## [TASK GOAL]
What you should output is the data below, unchanged in every character.

Top of DATA

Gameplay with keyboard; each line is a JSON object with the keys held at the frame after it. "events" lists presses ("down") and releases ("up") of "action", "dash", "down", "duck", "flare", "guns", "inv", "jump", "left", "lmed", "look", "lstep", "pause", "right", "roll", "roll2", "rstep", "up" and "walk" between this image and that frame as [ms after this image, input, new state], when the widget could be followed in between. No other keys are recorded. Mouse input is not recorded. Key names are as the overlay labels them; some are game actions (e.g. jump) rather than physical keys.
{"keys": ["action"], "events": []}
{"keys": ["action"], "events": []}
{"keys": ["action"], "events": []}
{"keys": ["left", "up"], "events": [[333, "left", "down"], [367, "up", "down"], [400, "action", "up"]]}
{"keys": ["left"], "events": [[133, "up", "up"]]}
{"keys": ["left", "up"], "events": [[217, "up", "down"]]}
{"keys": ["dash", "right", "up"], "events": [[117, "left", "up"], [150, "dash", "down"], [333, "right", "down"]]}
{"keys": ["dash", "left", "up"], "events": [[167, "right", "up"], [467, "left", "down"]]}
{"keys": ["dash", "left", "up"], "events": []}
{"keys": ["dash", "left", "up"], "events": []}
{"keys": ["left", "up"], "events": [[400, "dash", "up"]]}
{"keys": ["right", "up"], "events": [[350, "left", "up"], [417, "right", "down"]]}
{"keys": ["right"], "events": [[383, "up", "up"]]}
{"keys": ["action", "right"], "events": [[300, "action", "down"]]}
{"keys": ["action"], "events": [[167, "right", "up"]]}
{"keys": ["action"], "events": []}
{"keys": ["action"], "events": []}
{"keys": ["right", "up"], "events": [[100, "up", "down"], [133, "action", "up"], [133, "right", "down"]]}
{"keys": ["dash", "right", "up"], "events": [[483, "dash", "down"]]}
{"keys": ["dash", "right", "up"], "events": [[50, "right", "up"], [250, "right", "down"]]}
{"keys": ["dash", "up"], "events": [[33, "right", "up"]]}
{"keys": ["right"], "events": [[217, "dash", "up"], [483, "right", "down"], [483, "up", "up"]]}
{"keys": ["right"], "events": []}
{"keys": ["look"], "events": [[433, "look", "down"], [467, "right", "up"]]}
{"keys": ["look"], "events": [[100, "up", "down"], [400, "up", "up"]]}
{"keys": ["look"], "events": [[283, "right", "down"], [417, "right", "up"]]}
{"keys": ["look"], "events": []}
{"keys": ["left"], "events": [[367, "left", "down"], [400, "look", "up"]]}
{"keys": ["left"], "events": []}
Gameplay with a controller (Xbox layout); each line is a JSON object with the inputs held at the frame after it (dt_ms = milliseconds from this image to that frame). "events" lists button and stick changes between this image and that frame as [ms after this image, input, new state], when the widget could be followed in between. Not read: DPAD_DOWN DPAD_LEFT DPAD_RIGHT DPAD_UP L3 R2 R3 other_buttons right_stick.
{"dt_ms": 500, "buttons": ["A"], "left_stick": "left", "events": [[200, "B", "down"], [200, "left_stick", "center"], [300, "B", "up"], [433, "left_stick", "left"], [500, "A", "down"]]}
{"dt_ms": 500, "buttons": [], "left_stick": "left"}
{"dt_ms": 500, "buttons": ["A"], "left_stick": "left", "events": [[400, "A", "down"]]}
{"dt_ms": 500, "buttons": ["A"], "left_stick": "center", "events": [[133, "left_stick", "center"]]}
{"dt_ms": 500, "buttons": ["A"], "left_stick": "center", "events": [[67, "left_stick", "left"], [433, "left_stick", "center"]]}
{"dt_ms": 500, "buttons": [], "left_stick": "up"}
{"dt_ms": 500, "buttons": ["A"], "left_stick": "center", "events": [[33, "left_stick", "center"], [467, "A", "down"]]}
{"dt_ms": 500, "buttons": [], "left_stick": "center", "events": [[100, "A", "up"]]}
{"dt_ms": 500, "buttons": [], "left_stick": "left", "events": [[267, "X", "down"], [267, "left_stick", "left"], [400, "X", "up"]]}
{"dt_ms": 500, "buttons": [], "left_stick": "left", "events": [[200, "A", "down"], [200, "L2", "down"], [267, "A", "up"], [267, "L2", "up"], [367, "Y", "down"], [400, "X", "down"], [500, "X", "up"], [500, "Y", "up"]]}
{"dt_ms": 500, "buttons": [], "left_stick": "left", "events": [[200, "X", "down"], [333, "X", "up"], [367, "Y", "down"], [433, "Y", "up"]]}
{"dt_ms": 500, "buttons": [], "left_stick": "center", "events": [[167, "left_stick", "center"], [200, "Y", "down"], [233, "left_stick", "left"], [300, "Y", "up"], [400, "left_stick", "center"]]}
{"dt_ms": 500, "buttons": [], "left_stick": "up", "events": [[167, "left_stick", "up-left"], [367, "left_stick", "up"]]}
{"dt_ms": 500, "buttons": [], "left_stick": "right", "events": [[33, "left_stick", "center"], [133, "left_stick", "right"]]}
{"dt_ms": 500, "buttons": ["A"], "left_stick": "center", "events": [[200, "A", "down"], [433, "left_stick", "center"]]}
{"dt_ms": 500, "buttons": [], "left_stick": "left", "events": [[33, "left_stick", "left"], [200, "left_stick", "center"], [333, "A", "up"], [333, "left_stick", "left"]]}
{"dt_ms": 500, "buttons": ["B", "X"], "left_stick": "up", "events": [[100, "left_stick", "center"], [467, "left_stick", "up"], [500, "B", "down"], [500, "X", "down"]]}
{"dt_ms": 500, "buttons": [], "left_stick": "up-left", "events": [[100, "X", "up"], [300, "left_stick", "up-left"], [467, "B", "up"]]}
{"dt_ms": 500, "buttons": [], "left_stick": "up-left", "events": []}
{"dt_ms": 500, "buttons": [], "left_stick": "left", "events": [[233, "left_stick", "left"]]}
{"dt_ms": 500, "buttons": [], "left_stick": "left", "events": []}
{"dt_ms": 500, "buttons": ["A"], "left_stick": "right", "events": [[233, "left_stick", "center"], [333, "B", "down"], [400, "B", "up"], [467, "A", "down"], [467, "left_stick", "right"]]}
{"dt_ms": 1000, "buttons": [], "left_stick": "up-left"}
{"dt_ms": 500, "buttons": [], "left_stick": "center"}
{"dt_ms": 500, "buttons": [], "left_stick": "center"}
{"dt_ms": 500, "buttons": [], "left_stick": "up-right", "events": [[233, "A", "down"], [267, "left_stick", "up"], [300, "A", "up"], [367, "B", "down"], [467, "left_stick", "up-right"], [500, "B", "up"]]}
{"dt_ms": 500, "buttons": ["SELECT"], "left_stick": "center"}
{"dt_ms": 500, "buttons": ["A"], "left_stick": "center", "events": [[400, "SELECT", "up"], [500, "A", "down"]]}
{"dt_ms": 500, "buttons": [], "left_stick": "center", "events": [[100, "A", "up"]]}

Bottom of DATA

## [TASK SOLUTION]
Gameplay with keyboard; each line is a JSON object with the keys held at the frame after it. "events" lists presses ("down") and releases ("up") of "action", "dash", "down", "duck", "flare", "guns", "inv", "jump", "left", "lmed", "look", "lstep", "pause", "right", "roll", "roll2", "rstep", "up" and "walk" between this image and that frame as [ms after this image, input, new state], when the widget could be followed in between. No other keys are recorded. Mouse input is not recorded. Key names are as the overlay labels them; some are game actions (e.g. jump) rather than physical keys.
{"keys": ["action"], "events": []}
{"keys": ["action"], "events": []}
{"keys": ["action"], "events": []}
{"keys": ["left", "up"], "events": [[333, "left", "down"], [367, "up", "down"], [400, "action", "up"]]}
{"keys": ["left"], "events": [[133, "up", "up"]]}
{"keys": ["left", "up"], "events": [[217, "up", "down"]]}
{"keys": ["dash", "right", "up"], "events": [[117, "left", "up"], [150, "dash", "down"], [333, "right", "down"]]}
{"keys": ["dash", "left", "up"], "events": [[167, "right", "up"], [467, "left", "down"]]}
{"keys": ["dash", "left", "up"], "events": []}
{"keys": ["dash", "left", "up"], "events": []}
{"keys": ["left", "up"], "events": [[400, "dash", "up"]]}
{"keys": ["right", "up"], "events": [[350, "left", "up"], [417, "right", "down"]]}
{"keys": ["right"], "events": [[383, "up", "up"]]}
{"keys": ["action", "right"], "events": [[300, "action", "down"]]}
{"keys": ["action"], "events": [[167, "right", "up"]]}
{"keys": ["action"], "events": []}
{"keys": ["action"], "events": []}
{"keys": ["right", "up"], "events": [[100, "up", "down"], [133, "action", "up"], [133, "right", "down"]]}
{"keys": ["dash", "right", "up"], "events": [[483, "dash", "down"]]}
{"keys": ["dash", "right", "up"], "events": [[50, "right", "up"], [250, "right", "down"]]}
{"keys": ["dash", "up"], "events": [[33, "right", "up"]]}
{"keys": ["right"], "events": [[217, "dash", "up"], [483, "right", "down"], [483, "up", "up"]]}
{"keys": ["right"], "events": []}
{"keys": ["look"], "events": [[433, "look", "down"], [467, "right", "up"]]}
{"keys": ["look"], "events": [[100, "up", "down"], [400, "up", "up"]]}
{"keys": ["look"], "events": [[283, "right", "down"], [417, "right", "up"]]}
{"keys": ["look"], "events": []}
{"keys": ["left"], "events": [[367, "left", "down"], [400, "look", "up"]]}
{"keys": ["left"], "events": []}
Gameplay with a controller (Xbox layout); each line is a JSON object with the inputs held at the frame after it (dt_ms = milliseconds from this image to that frame). "events" lists button and stick changes between this image and that frame as [ms after this image, input, new state], when the widget could be followed in between. Not read: DPAD_DOWN DPAD_LEFT DPAD_RIGHT DPAD_UP L3 R2 R3 other_buttons right_stick.
{"dt_ms": 500, "buttons": ["A"], "left_stick": "left", "events": [[200, "B", "down"], [200, "left_stick", "center"], [300, "B", "up"], [433, "left_stick", "left"], [500, "A", "down"]]}
{"dt_ms": 500, "buttons": [], "left_stick": "left"}
{"dt_ms": 500, "buttons": ["A"], "left_stick": "left", "events": [[400, "A", "down"]]}
{"dt_ms": 500, "buttons": ["A"], "left_stick": "center", "events": [[133, "left_stick", "center"]]}
{"dt_ms": 500, "buttons": ["A"], "left_stick": "center", "events": [[67, "left_stick", "left"], [433, "left_stick", "center"]]}
{"dt_ms": 500, "buttons": [], "left_stick": "up"}
{"dt_ms": 500, "buttons": ["A"], "left_stick": "center", "events": [[33, "left_stick", "center"], [467, "A", "down"]]}
{"dt_ms": 500, "buttons": [], "left_stick": "center", "events": [[100, "A", "up"]]}
{"dt_ms": 500, "buttons": [], "left_stick": "left", "events": [[267, "X", "down"], [267, "left_stick", "left"], [400, "X", "up"]]}
{"dt_ms": 500, "buttons": [], "left_stick": "left", "events": [[200, "A", "down"], [200, "L2", "down"], [267, "A", "up"], [267, "L2", "up"], [367, "Y", "down"], [400, "X", "down"], [500, "X", "up"], [500, "Y", "up"]]}
{"dt_ms": 500, "buttons": [], "left_stick": "left", "events": [[200, "X", "down"], [333, "X", "up"], [367, "Y", "down"], [433, "Y", "up"]]}
{"dt_ms": 500, "buttons": [], "left_stick": "center", "events": [[167, "left_stick", "center"], [200, "Y", "down"], [233, "left_stick", "left"], [300, "Y", "up"], [400, "left_stick", "center"]]}
{"dt_ms": 500, "buttons": [], "left_stick": "up", "events": [[167, "left_stick", "up-left"], [367, "left_stick", "up"]]}
{"dt_ms": 500, "buttons": [], "left_stick": "right", "events": [[33, "left_stick", "center"], [133, "left_stick", "right"]]}
{"dt_ms": 500, "buttons": ["A"], "left_stick": "center", "events": [[200, "A", "down"], [433, "left_stick", "center"]]}
{"dt_ms": 500, "buttons": [], "left_stick": "left", "events": [[33, "left_stick", "left"], [200, "left_stick", "center"], [333, "A", "up"], [333, "left_stick", "left"]]}
{"dt_ms": 500, "buttons": ["B", "X"], "left_stick": "up", "events": [[100, "left_stick", "center"], [467, "left_stick", "up"], [500, "B", "down"], [500, "X", "down"]]}
{"dt_ms": 500, "buttons": [], "left_stick": "up-left", "events": [[100, "X", "up"], [300, "left_stick", "up-left"], [467, "B", "up"]]}
{"dt_ms": 500, "buttons": [], "left_stick": "up-left", "events": []}
{"dt_ms": 500, "buttons": [], "left_stick": "left", "events": [[233, "left_stick", "left"]]}
{"dt_ms": 500, "buttons": [], "left_stick": "left", "events": []}
{"dt_ms": 500, "buttons": ["A"], "left_stick": "right", "events": [[233, "left_stick", "center"], [333, "B", "down"], [400, "B", "up"], [467, "A", "down"], [467, "left_stick", "right"]]}
{"dt_ms": 1000, "buttons": [], "left_stick": "up-left"}
{"dt_ms": 500, "buttons": [], "left_stick": "center"}
{"dt_ms": 500, "buttons": [], "left_stick": "center"}
{"dt_ms": 500, "buttons": [], "left_stick": "up-right", "events": [[233, "A", "down"], [267, "left_stick", "up"], [300, "A", "up"], [367, "B", "down"], [467, "left_stick", "up-right"], [500, "B", "up"]]}
{"dt_ms": 500, "buttons": ["SELECT"], "left_stick": "center"}
{"dt_ms": 500, "buttons": ["A"], "left_stick": "center", "events": [[400, "SELECT", "up"], [500, "A", "down"]]}
{"dt_ms": 500, "buttons": [], "left_stick": "center", "events": [[100, "A", "up"]]}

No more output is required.